:: Excerpt to read ::
>>>
Glenn

THE OHIO VALLEY-GREAT LAKES ETHNOHISTORY ARCHIVES: THE MIAMI COLLECTION
It is noted that the following work from the Miami Archives should be read and considered within the historical context in which it was composed and printed. The opinions expressed and the language used do not reflect the opinions or standards of the Glenn A. Black Laboratory of Archaeology, but are, rather, indicative of thought in that historical moment during which the document was published.


 

Journal of M. de la Salle to the River Mississippi

(annexed to the letter of M. de Frontenac of the 9th of November, 1680)

La Salle, Robert, Sieur de In: Ministere des Colonies. Amerique de Nord.
Enterprises de Cavelier de la Sall. C 13, vol. 3, fol. 23;
Margry, microfilm, vol. II, pp. 95-105.

 

pp.

 

96,

97,

98,

99,

100,

 

 

 

101,

102,

103,

104,

105.

 

 

(page 96) The basin which you enter to go from the Lake of the Illinois to the River Divine is by no means suitable for a passage way for it has no roadsteads, winds, nor any entrance for a vessel, nor even for a canoe, except when it is very calm. (page 97)The meadows through which it might be intended to make a passage way are swamped whenever it rains by torrents from the neighboring hills so that it is very difficult to make and maintain a channel there which would not immediately be filled up by sand and gravel; you cannot dig in the ground without finding water in it, and there are sand hills between the lake and the meadows. Even if it were possible, at a great cost, to make this channel, it would be useless, for the River Diving is not navigable for 40 leagues. From there to the great village of the Ilinois, canoes cannot go before summer comes, and there is also a great rapid on this side of the village.

. . .

The oxen are becoming scarcer since the Ilinois have been at war with their neighbors, as both sides kill them and hunt them continually.

There is navigation from Fort Crevecoeur to the sea. New Mexico is not more than 20 days' journey to the west of the fort.

The Matontenta came to see M. de La Salle, and brought a horses' hoof from the Spaniards they had killed in their country, distant only ten days' journey from the fort, from which one can get to it by river.

These Indians say that the Spaniards who make war on them use lances more than guns.

(page 98). . .

He [Sieur Jolliet] has not reflected that the Mosopelea, set down in his map, had been entirely destroyed before the daye of his journey.

In the same map he marks a number of tribes which are nothing more than the names of families which make up the tribe of the Ilinois,- the Pronerea, Carcarchia, Tamaroa, Korakoenitanon, Chinko, Caokia, Cheponssea, Amanakoa, Ooukkia, Acansa and several others forming the village of the Ilinois which consists of about 400 huts covered with read mats, without any fortifications. I have counted just about 1800 fighting men there, who are not at war now with anyone except the Iroquois; it would be easy to reconcile them if there were not reason to fear that when they were at peace with them, being able to retreat in their direction, they would determine to make war on the Outaouacs, whom they hate bitterly, and in that way disturb our trade. As long as we can contrive that they shall have need of us, they can be easily kept to their duty, and through them the most distant tribes, who stand in awe of them.
<<<
:: Chart understanding data ::
>>>
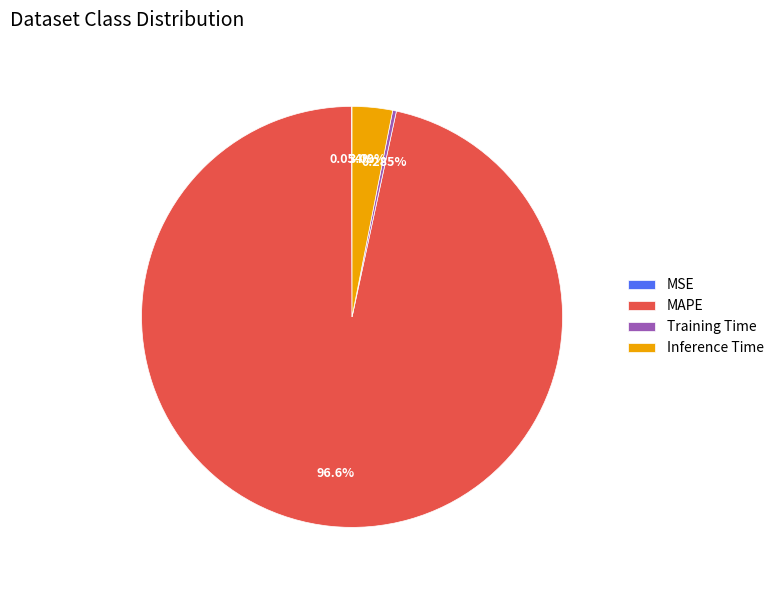

What percentage is the Inference Time slice, to the nearest percent?

3%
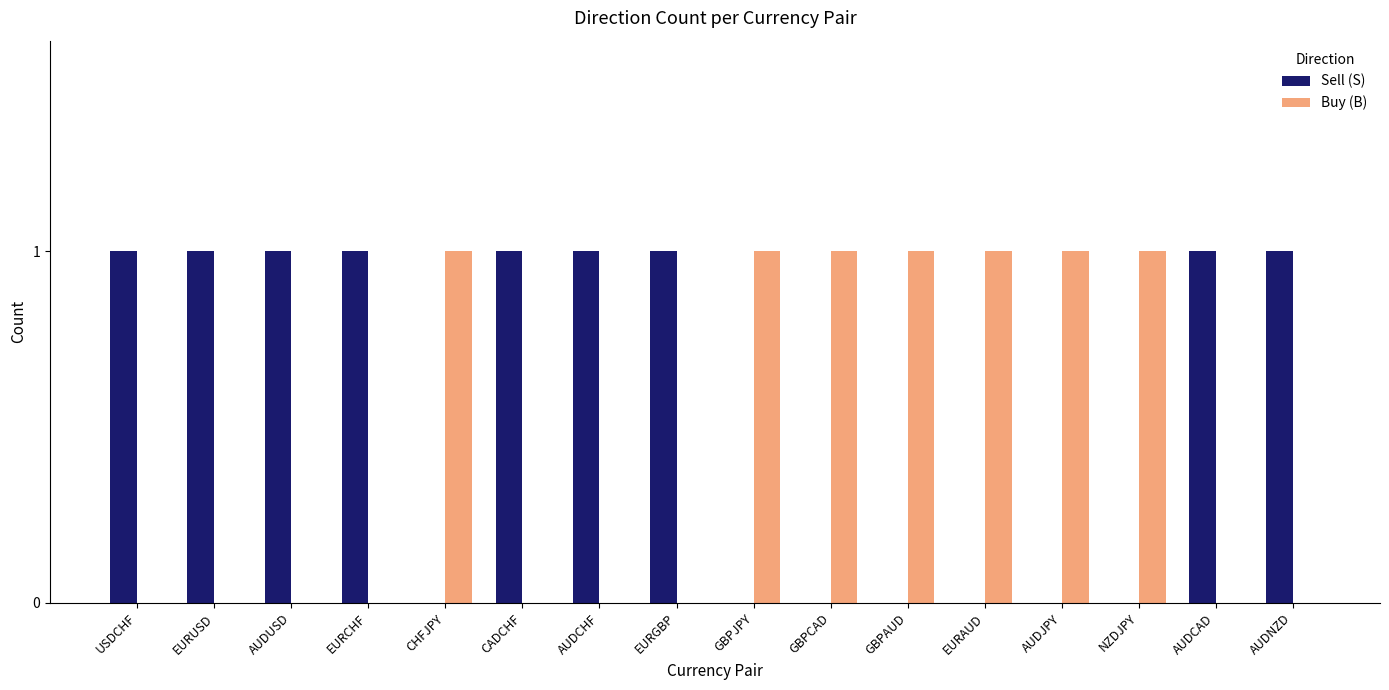

Count the Sell (S) values in the range 0 to 1.

16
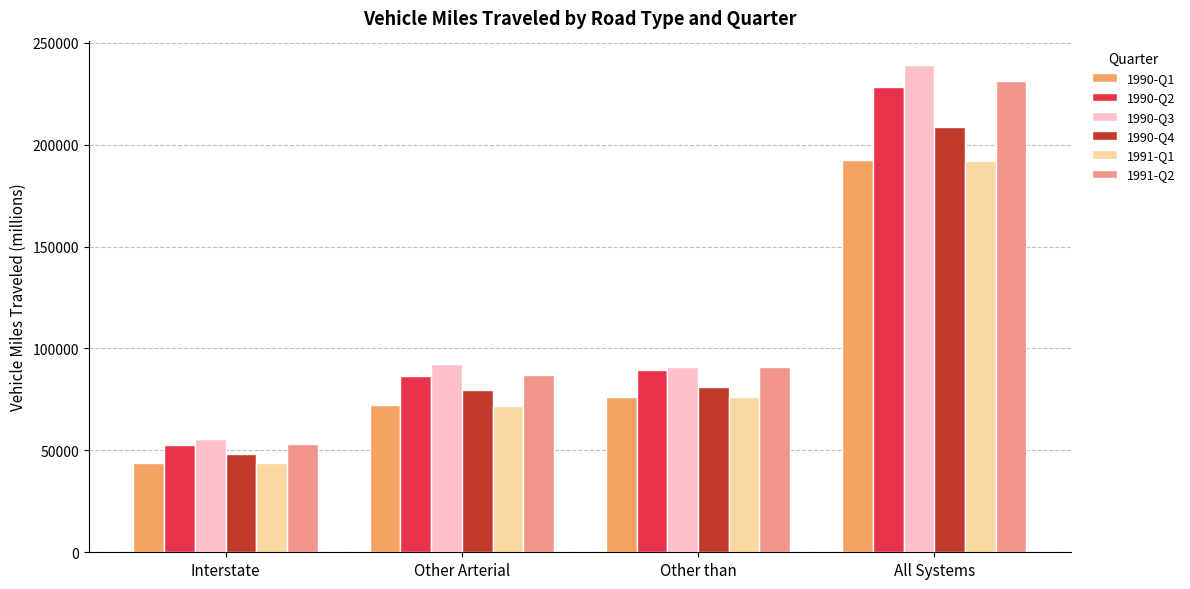

Is it true that 1990-Q4 equals 208745.2 at All Systems?

True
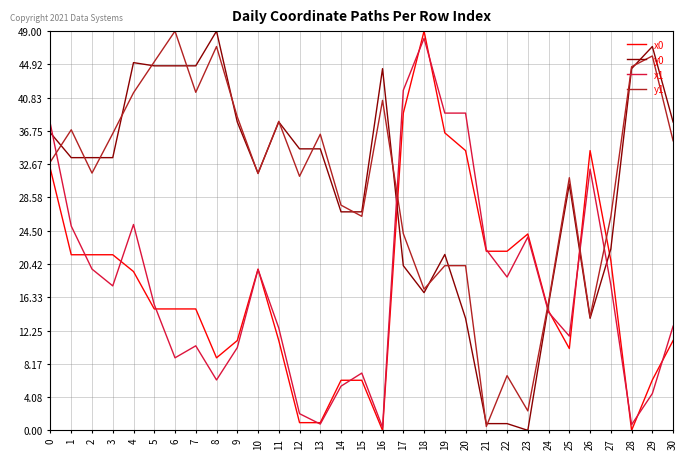

What is the total value across all series at 1?

117.0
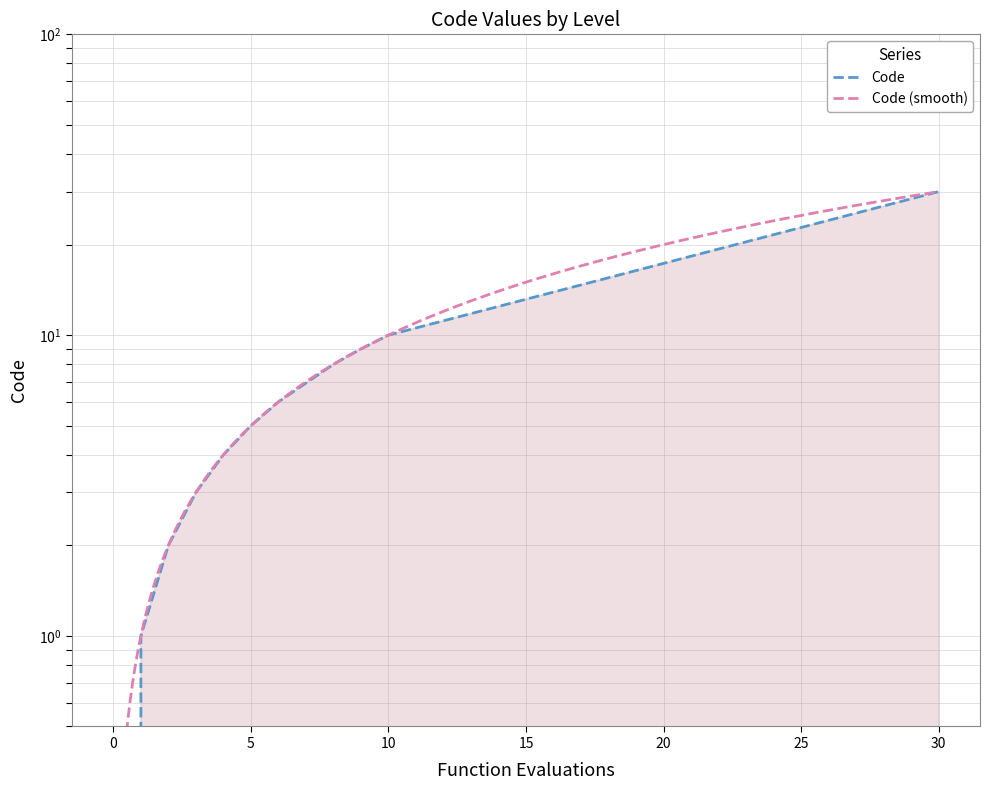

True or false: there are more than 2 points higher than both neighbors.

False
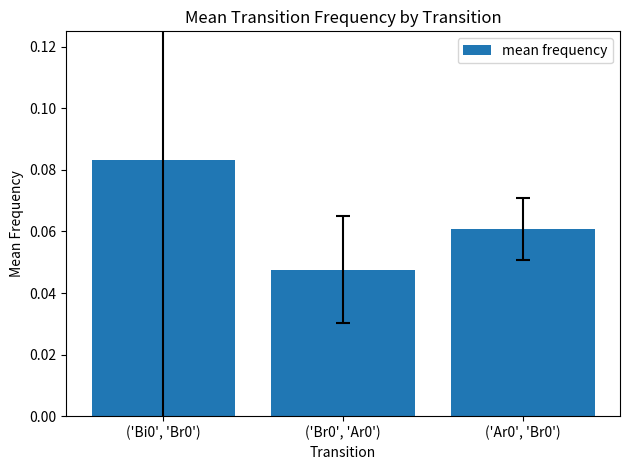

How many series are shown in this chart?

1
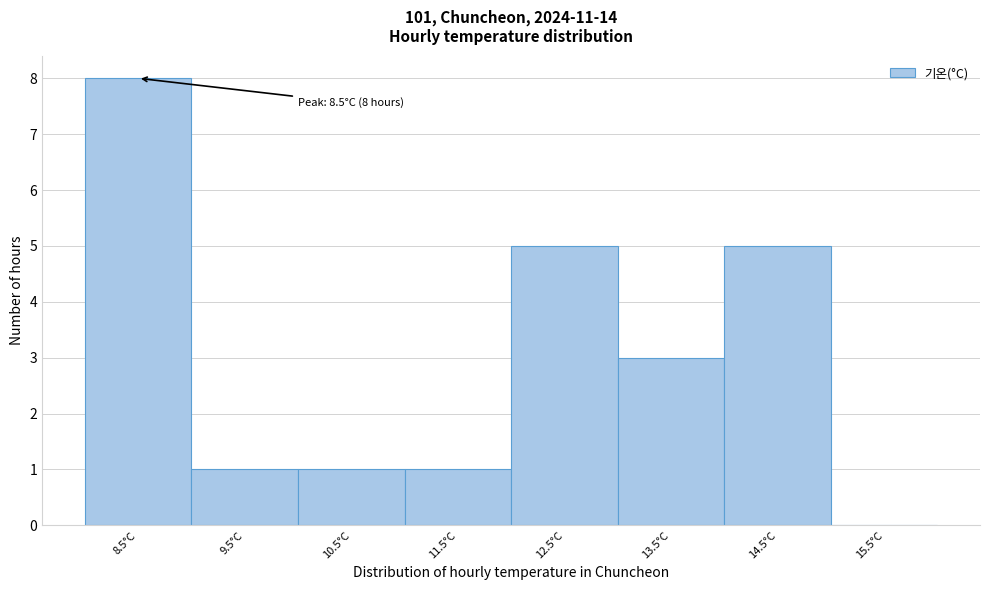

Which range on the x-axis has the tallest bar?

8 to 9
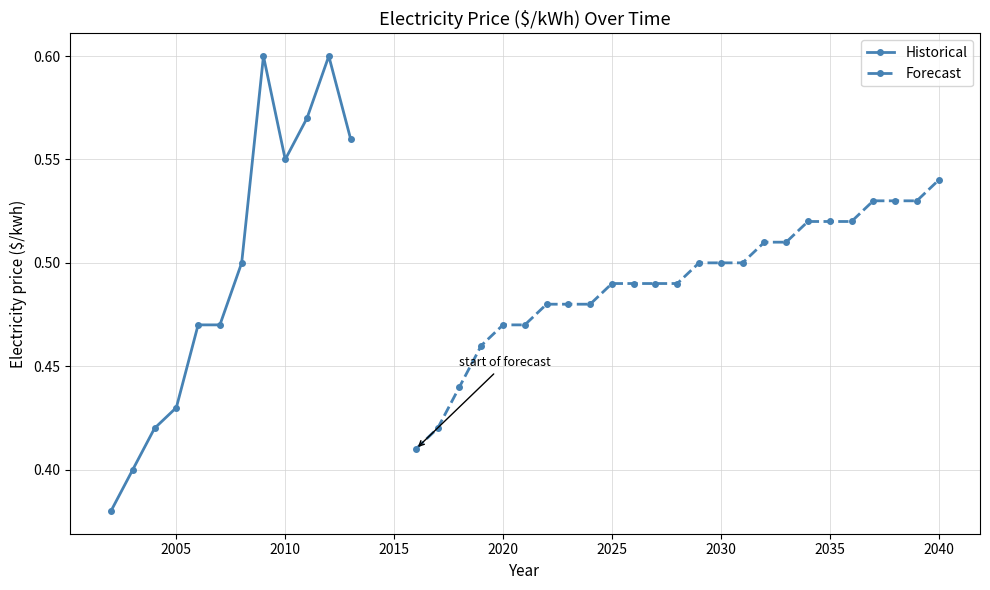

What is the smallest value displayed?

0.4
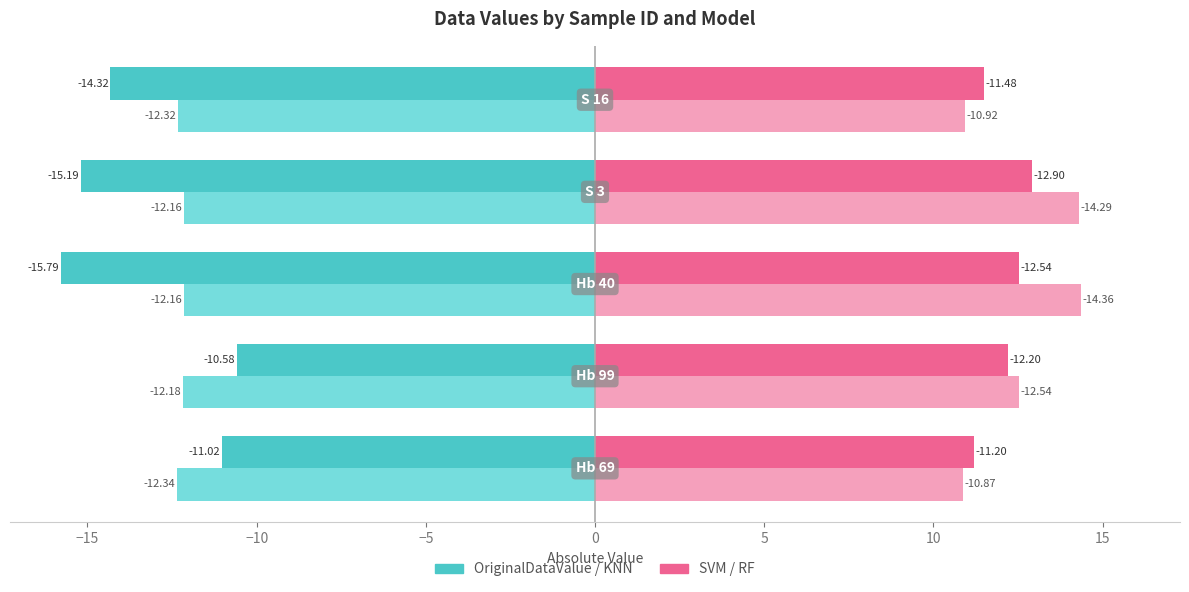

Reading left to right, list all the values displayed in this chart.

OriginalDataValue: −20=-11.0	−15=-10.6	−10=-15.8	−5=-15.2	0=-14.3
KNN: −20=-12.3	−15=-12.2	−10=-12.2	−5=-12.2	0=-12.3
SVM: −20=11.2	−15=12.2	−10=12.5	−5=12.9	0=11.5
RF: −20=10.9	−15=12.5	−10=14.4	−5=14.3	0=10.9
<<<
:: What to do ::
From the journal of M. de la Salle, list every distance stated in leagues or in days' journey, along with what each one measures.

:: Completed exercise ::
- 40 leagues: the stretch of the River Divine that is not navigable
- 20 days' journey (at most): from Fort Crevecoeur west to New Mexico
- Ten days' journey: from the fort to the country of the Matontenta, where they killed the Spaniards